OBJECTIVE:
Reproduce verbatim the lines of the data below from the line containing "scientific name: Phytolacca icosandra" through the final line of the data, including both of those lines.

— begin INPUT —

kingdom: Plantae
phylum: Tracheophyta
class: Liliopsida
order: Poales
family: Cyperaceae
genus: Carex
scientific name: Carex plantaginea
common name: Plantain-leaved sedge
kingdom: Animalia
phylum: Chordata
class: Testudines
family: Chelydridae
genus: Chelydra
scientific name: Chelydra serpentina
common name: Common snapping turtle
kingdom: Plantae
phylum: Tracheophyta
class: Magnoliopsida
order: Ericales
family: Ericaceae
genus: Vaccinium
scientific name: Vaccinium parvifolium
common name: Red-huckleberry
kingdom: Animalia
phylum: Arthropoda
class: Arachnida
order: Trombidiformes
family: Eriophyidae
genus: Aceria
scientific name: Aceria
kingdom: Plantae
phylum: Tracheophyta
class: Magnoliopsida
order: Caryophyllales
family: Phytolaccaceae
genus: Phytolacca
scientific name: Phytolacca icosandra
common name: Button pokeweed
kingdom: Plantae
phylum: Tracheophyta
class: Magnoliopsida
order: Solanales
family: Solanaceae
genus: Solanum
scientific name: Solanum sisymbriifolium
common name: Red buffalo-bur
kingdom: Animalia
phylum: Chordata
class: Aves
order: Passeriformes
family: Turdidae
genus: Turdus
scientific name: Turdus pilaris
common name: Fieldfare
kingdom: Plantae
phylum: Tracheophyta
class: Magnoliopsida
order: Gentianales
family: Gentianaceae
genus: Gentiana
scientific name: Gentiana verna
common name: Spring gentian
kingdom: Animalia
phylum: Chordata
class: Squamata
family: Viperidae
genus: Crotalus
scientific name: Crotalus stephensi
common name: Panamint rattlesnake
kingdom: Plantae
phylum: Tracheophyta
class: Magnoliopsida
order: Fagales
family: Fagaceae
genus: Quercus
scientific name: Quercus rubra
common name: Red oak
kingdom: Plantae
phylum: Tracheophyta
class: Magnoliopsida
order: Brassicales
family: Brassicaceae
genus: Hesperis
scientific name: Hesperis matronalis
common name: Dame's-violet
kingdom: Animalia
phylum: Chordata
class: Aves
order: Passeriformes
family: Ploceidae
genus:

— end INPUT —

COMPLETE ANSWER:
scientific name: Phytolacca icosandra
common name: Button pokeweed
kingdom: Plantae
phylum: Tracheophyta
class: Magnoliopsida
order: Solanales
family: Solanaceae
genus: Solanum
scientific name: Solanum sisymbriifolium
common name: Red buffalo-bur
kingdom: Animalia
phylum: Chordata
class: Aves
order: Passeriformes
family: Turdidae
genus: Turdus
scientific name: Turdus pilaris
common name: Fieldfare
kingdom: Plantae
phylum: Tracheophyta
class: Magnoliopsida
order: Gentianales
family: Gentianaceae
genus: Gentiana
scientific name: Gentiana verna
common name: Spring gentian
kingdom: Animalia
phylum: Chordata
class: Squamata
family: Viperidae
genus: Crotalus
scientific name: Crotalus stephensi
common name: Panamint rattlesnake
kingdom: Plantae
phylum: Tracheophyta
class: Magnoliopsida
order: Fagales
family: Fagaceae
genus: Quercus
scientific name: Quercus rubra
common name: Red oak
kingdom: Plantae
phylum: Tracheophyta
class: Magnoliopsida
order: Brassicales
family: Brassicaceae
genus: Hesperis
scientific name: Hesperis matronalis
common name: Dame's-violet
kingdom: Animalia
phylum: Chordata
class: Aves
order: Passeriformes
family: Ploceidae
genus:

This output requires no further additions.